• REQUIRED WORK
In the entries that follow, find the line containing "thumb tip: (955, 855)"; from there, copy every line exactly through the line containing "pinky dip: (892, 927)".

━━ GIVEN INFORMATION ━━

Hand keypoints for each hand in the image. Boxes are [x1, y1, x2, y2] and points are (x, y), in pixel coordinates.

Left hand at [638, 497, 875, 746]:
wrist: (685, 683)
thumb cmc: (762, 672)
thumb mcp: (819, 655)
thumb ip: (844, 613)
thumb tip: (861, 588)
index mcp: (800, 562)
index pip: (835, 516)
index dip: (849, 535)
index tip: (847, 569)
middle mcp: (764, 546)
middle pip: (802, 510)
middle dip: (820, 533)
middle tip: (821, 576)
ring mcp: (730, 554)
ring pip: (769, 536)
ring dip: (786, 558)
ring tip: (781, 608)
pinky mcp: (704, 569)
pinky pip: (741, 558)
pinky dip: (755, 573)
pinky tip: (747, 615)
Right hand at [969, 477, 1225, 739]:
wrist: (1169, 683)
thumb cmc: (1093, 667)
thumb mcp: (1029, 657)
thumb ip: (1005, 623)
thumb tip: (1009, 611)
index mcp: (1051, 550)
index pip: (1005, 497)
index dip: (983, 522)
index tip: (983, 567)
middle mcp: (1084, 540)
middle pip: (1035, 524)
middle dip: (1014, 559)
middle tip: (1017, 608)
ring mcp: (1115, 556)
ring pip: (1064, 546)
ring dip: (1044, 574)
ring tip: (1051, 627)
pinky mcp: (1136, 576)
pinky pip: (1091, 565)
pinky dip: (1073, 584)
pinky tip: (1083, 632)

━━━
━━ GIVEN INFORMATION ━━

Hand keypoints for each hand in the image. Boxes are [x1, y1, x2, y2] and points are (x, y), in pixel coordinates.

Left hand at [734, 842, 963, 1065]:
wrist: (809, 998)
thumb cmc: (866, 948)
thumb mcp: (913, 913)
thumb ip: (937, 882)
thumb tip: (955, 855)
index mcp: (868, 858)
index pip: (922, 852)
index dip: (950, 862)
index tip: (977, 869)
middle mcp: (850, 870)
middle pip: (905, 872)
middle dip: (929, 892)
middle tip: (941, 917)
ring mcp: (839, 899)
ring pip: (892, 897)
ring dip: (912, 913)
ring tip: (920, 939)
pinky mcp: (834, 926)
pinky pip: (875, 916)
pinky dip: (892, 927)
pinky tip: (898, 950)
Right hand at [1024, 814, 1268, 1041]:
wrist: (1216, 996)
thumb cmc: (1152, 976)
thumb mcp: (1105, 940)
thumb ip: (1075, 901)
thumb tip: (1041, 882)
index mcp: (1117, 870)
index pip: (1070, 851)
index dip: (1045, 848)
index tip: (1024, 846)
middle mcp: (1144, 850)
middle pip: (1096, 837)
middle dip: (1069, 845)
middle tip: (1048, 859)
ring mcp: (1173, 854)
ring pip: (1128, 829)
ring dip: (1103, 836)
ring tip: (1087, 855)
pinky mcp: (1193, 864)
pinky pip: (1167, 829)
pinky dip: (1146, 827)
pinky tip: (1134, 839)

━━━

• PROBLEM SOLUTION
thumb tip: (955, 855)
index mcp: (868, 858)
index pip: (922, 852)
index dip: (950, 862)
index tip: (977, 869)
middle mcp: (850, 870)
middle pip: (905, 872)
middle dip: (929, 892)
middle tip: (941, 917)
ring mcp: (839, 899)
ring pip: (892, 897)
ring dip: (912, 913)
ring tip: (920, 939)
pinky mcp: (834, 926)
pinky pip: (875, 916)
pinky dip: (892, 927)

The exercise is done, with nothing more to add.